WHAT THE TASK REQUIRES — Keep the wording of every entry exactly as it is while leaving the pictures out of your copy.

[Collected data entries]

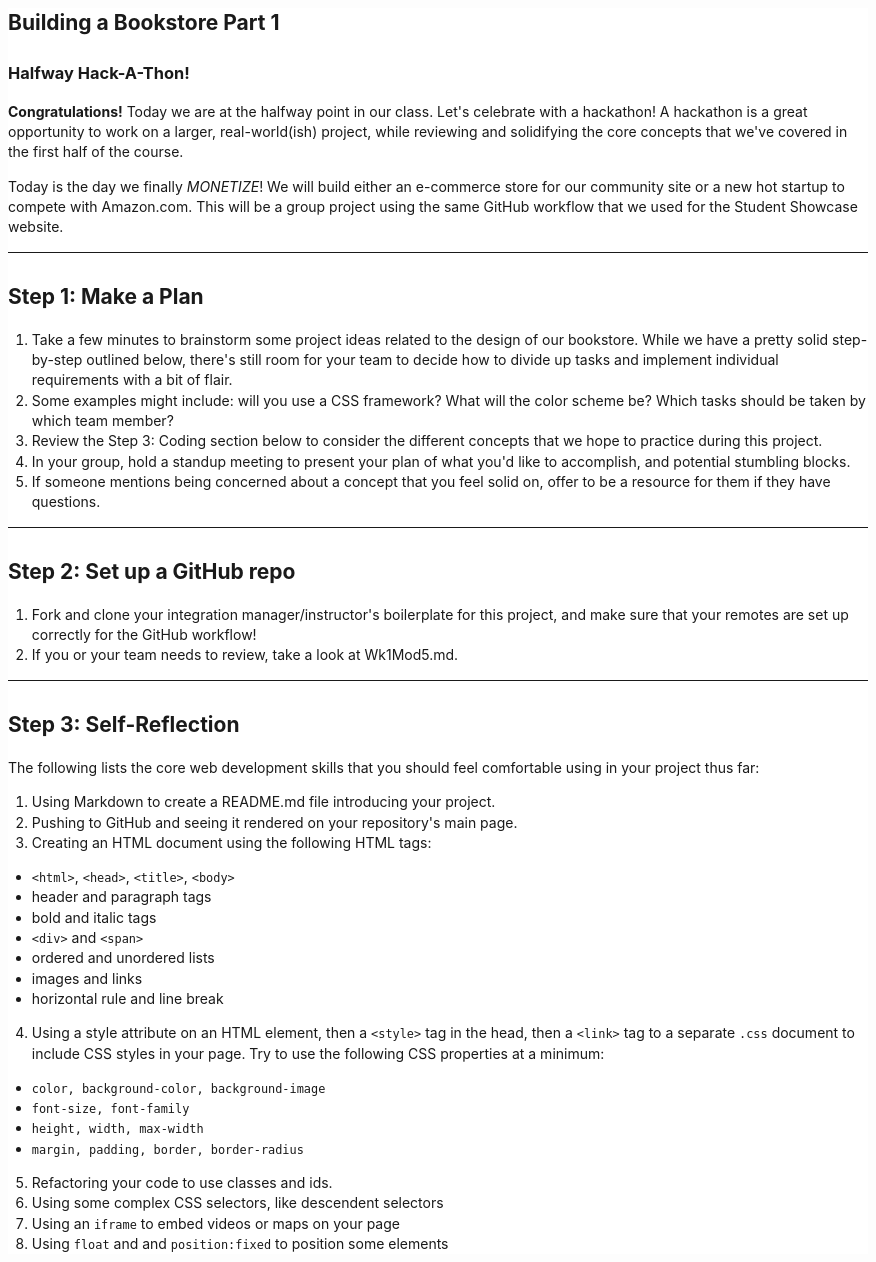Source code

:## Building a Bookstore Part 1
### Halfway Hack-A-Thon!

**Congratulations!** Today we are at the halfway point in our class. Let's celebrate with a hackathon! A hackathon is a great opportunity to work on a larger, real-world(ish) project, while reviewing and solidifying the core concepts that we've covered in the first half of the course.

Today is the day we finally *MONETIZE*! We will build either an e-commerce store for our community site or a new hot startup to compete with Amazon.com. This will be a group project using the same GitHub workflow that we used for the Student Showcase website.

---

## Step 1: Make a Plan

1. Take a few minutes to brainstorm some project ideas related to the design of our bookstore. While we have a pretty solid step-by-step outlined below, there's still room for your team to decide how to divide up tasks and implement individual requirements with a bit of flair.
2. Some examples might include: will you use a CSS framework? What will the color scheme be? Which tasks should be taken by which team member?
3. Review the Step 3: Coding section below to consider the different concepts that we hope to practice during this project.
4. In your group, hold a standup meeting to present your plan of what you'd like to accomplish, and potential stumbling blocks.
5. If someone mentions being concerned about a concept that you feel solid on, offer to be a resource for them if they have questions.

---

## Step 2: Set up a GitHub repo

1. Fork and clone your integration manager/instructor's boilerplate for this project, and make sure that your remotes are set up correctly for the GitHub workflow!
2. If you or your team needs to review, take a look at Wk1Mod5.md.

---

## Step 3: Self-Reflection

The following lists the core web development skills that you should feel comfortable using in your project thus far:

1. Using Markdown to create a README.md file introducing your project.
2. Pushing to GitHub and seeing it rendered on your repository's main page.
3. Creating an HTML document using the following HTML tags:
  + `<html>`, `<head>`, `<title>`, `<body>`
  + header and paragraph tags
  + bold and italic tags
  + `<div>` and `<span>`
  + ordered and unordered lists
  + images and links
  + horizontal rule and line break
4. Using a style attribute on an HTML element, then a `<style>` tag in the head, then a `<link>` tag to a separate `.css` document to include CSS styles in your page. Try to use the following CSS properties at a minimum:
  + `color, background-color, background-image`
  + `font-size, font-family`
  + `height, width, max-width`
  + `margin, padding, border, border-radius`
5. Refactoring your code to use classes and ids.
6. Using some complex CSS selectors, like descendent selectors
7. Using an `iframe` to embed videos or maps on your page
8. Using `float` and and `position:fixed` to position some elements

EXERCISE SOLUTION —
Source code

:## Building a Bookstore Part 1
### Halfway Hack-A-Thon!

**Congratulations!** Today we are at the halfway point in our class. Let's celebrate with a hackathon! A hackathon is a great opportunity to work on a larger, real-world(ish) project, while reviewing and solidifying the core concepts that we've covered in the first half of the course.

Today is the day we finally *MONETIZE*! We will build either an e-commerce store for our community site or a new hot startup to compete with Amazon.com. This will be a group project using the same GitHub workflow that we used for the Student Showcase website.

---

## Step 1: Make a Plan

1. Take a few minutes to brainstorm some project ideas related to the design of our bookstore. While we have a pretty solid step-by-step outlined below, there's still room for your team to decide how to divide up tasks and implement individual requirements with a bit of flair.
2. Some examples might include: will you use a CSS framework? What will the color scheme be? Which tasks should be taken by which team member?
3. Review the Step 3: Coding section below to consider the different concepts that we hope to practice during this project.
4. In your group, hold a standup meeting to present your plan of what you'd like to accomplish, and potential stumbling blocks.
5. If someone mentions being concerned about a concept that you feel solid on, offer to be a resource for them if they have questions.

---

## Step 2: Set up a GitHub repo

1. Fork and clone your integration manager/instructor's boilerplate for this project, and make sure that your remotes are set up correctly for the GitHub workflow!
2. If you or your team needs to review, take a look at Wk1Mod5.md.

---

## Step 3: Self-Reflection

The following lists the core web development skills that you should feel comfortable using in your project thus far:

1. Using Markdown to create a README.md file introducing your project.
2. Pushing to GitHub and seeing it rendered on your repository's main page.
3. Creating an HTML document using the following HTML tags:
  + `<html>`, `<head>`, `<title>`, `<body>`
  + header and paragraph tags
  + bold and italic tags
  + `<div>` and `<span>`
  + ordered and unordered lists
  + images and links
  + horizontal rule and line break
4. Using a style attribute on an HTML element, then a `<style>` tag in the head, then a `<link>` tag to a separate `.css` document to include CSS styles in your page. Try to use the following CSS properties at a minimum:
  + `color, background-color, background-image`
  + `font-size, font-family`
  + `height, width, max-width`
  + `margin, padding, border, border-radius`
5. Refactoring your code to use classes and ids.
6. Using some complex CSS selectors, like descendent selectors
7. Using an `iframe` to embed videos or maps on your page
8. Using `float` and and `position:fixed` to position some elements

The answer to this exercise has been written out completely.